DESCRIPTION OF THE TASK: The answer must be every line of the data that holds the word "above".
SOURCE DATA: Begin
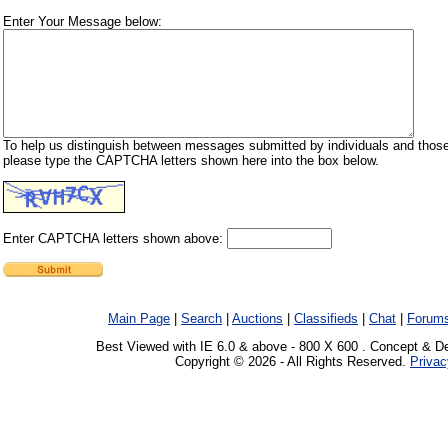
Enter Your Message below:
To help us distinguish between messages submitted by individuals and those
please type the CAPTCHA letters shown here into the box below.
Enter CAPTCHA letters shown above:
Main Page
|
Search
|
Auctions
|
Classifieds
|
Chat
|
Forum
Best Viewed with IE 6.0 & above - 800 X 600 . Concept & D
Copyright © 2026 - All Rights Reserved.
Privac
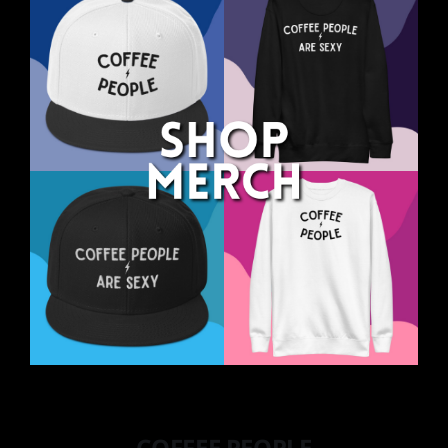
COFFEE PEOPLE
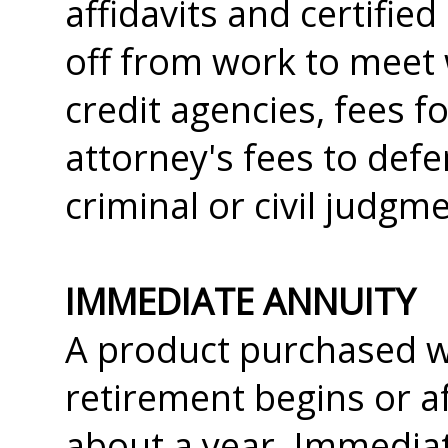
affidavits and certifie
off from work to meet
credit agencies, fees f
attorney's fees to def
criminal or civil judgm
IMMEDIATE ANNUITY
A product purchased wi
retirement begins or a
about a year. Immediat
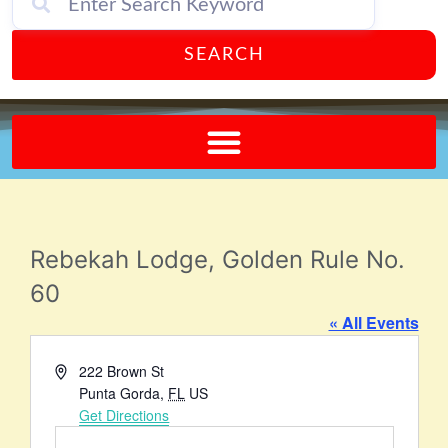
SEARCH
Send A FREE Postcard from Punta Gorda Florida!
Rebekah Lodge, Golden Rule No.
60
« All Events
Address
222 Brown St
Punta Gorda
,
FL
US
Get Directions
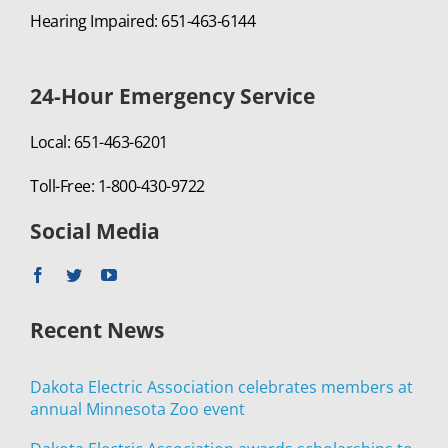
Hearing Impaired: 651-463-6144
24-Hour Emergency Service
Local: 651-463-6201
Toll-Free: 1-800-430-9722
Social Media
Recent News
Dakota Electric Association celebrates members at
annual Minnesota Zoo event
SOURCE DATA: End
SOURCE DATA: Begin
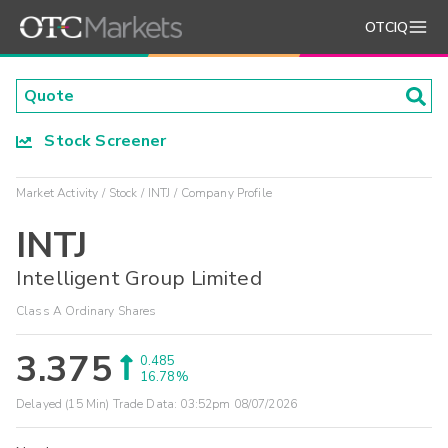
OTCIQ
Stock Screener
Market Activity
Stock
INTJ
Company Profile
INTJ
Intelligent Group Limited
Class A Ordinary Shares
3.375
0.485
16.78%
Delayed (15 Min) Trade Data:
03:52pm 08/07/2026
SOURCE DATA: End
WRITTEN ANSWER:
Enter CAPTCHA letters shown above:
Best Viewed with IE 6.0 & above - 800 X 600 . Concept & D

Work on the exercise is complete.